**Work to be completed**:
Rewrite the text of every item with each "TOKUTEIGINO" changed to "TOKUTEI GINOU" and everything else left as it is, omitting the pictures.

_ _ _

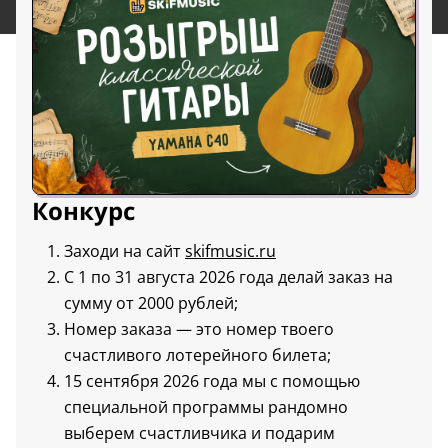
Конкурс
Заходи на сайт
skifmusic.ru
С 1 по 31 августа 2026 года делай заказ на
сумму от 2000 рублей;
Номер заказа — это номер твоего
счастливого лотерейного билета;
15 сентября 2026 года мы с помощью
специальной программы рандомно
выберем счастливчика и подарим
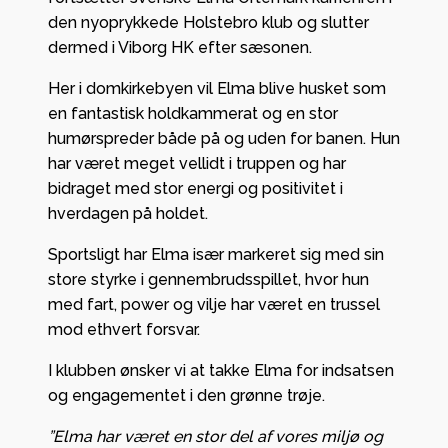
den nyoprykkede Holstebro klub og slutter
dermed i Viborg HK efter sæsonen.
Her i domkirkebyen vil Elma blive husket som
en fantastisk holdkammerat og en stor
humørspreder både på og uden for banen. Hun
har været meget vellidt i truppen og har
bidraget med stor energi og positivitet i
hverdagen på holdet.
Sportsligt har Elma især markeret sig med sin
store styrke i gennembrudsspillet, hvor hun
med fart, power og vilje har været en trussel
mod ethvert forsvar.
I klubben ønsker vi at takke Elma for indsatsen
og engagementet i den grønne trøje.
”Elma har været en stor del af vores miljø og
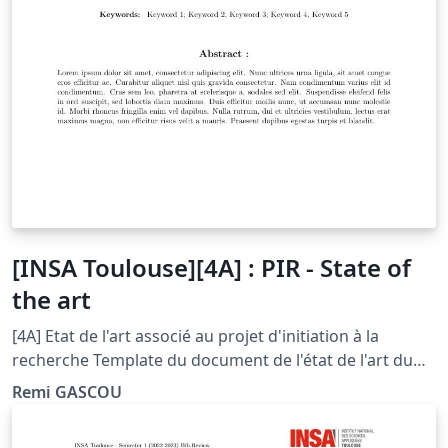
[INSA Toulouse][4A] : PIR - State of
the art
[4A] Etat de l'art associé au projet d'initiation à la
recherche Template du document de l'état de l'art du
projet d'initiation à la recherche de l'INSA de Toulouse
Remi GASCOU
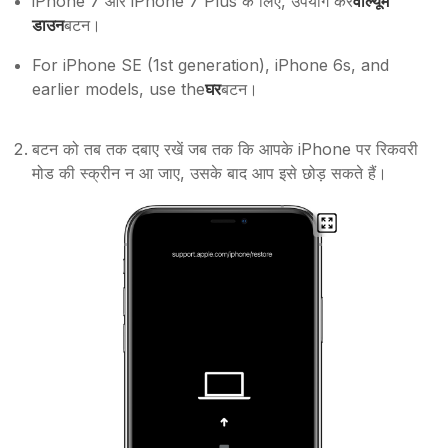
iPhone 7 और iPhone 7 Plus के लिए, उपयोग करें
वॉल्यूम
डाउन
बटन।
For iPhone SE (1st generation), iPhone 6s, and
earlier models, use the
घर
बटन।
बटन को तब तक दबाए रखें जब तक कि आपके iPhone पर रिकवरी
मोड की स्क्रीन न आ जाए, उसके बाद आप इसे छोड़ सकते हैं।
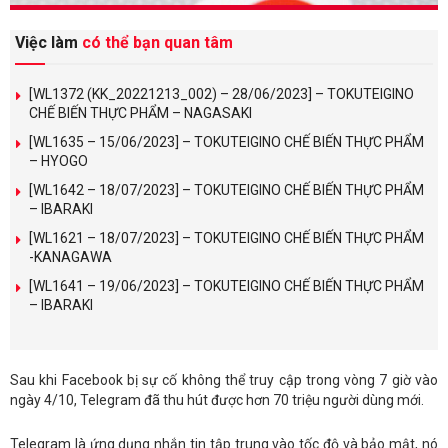
Việc làm
có thể bạn quan tâm
[WL1372 (KK_20221213_002) – 28/06/2023] – TOKUTEIGINO
CHẾ BIẾN THỰC PHẨM – NAGASAKI
[WL1635 – 15/06/2023] – TOKUTEIGINO CHẾ BIẾN THỰC PHẨM
– HYOGO
[WL1642 – 18/07/2023] – TOKUTEIGINO CHẾ BIẾN THỰC PHẨM
– IBARAKI
[WL1621 – 18/07/2023] – TOKUTEIGINO CHẾ BIẾN THỰC PHẨM
-KANAGAWA
[WL1641 – 19/06/2023] – TOKUTEIGINO CHẾ BIẾN THỰC PHẨM
– IBARAKI
Sau khi Facebook bị sự cố không thể truy cập trong vòng 7 giờ vào
ngày 4/10, Telegram đã thu hút được hơn 70 triệu người dùng mới.
Telegram là ứng dụng nhắn tin tập trung vào tốc độ và bảo mật, nó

_ _ _

**Response to the exercise**:
Конкурс
Заходи на сайт
skifmusic.ru
С 1 по 31 августа 2026 года делай заказ на
сумму от 2000 рублей;
Номер заказа — это номер твоего
счастливого лотерейного билета;
15 сентября 2026 года мы с помощью
специальной программы рандомно
выберем счастливчика и подарим
den nyoprykkede Holstebro klub og slutter
dermed i Viborg HK efter sæsonen.
Her i domkirkebyen vil Elma blive husket som
en fantastisk holdkammerat og en stor
humørspreder både på og uden for banen. Hun
har været meget vellidt i truppen og har
bidraget med stor energi og positivitet i
hverdagen på holdet.
Sportsligt har Elma især markeret sig med sin
store styrke i gennembrudsspillet, hvor hun
med fart, power og vilje har været en trussel
mod ethvert forsvar.
I klubben ønsker vi at takke Elma for indsatsen
og engagementet i den grønne trøje.
”Elma har været en stor del af vores miljø og
[INSA Toulouse][4A] : PIR - State of
the art
[4A] Etat de l'art associé au projet d'initiation à la
recherche Template du document de l'état de l'art du
projet d'initiation à la recherche de l'INSA de Toulouse
Remi GASCOU
iPhone 7 और iPhone 7 Plus के लिए, उपयोग करें
वॉल्यूम
डाउन
बटन।
For iPhone SE (1st generation), iPhone 6s, and
earlier models, use the
घर
बटन।
बटन को तब तक दबाए रखें जब तक कि आपके iPhone पर रिकवरी
मोड की स्क्रीन न आ जाए, उसके बाद आप इसे छोड़ सकते हैं।
Việc làm
có thể bạn quan tâm
[WL1372 (KK_20221213_002) – 28/06/2023] – TOKUTEI GINOU
CHẾ BIẾN THỰC PHẨM – NAGASAKI
[WL1635 – 15/06/2023] – TOKUTEI GINOU CHẾ BIẾN THỰC PHẨM
– HYOGO
[WL1642 – 18/07/2023] – TOKUTEI GINOU CHẾ BIẾN THỰC PHẨM
– IBARAKI
[WL1621 – 18/07/2023] – TOKUTEI GINOU CHẾ BIẾN THỰC PHẨM
-KANAGAWA
[WL1641 – 19/06/2023] – TOKUTEI GINOU CHẾ BIẾN THỰC PHẨM
– IBARAKI
Sau khi Facebook bị sự cố không thể truy cập trong vòng 7 giờ vào
ngày 4/10, Telegram đã thu hút được hơn 70 triệu người dùng mới.
Telegram là ứng dụng nhắn tin tập trung vào tốc độ và bảo mật, nó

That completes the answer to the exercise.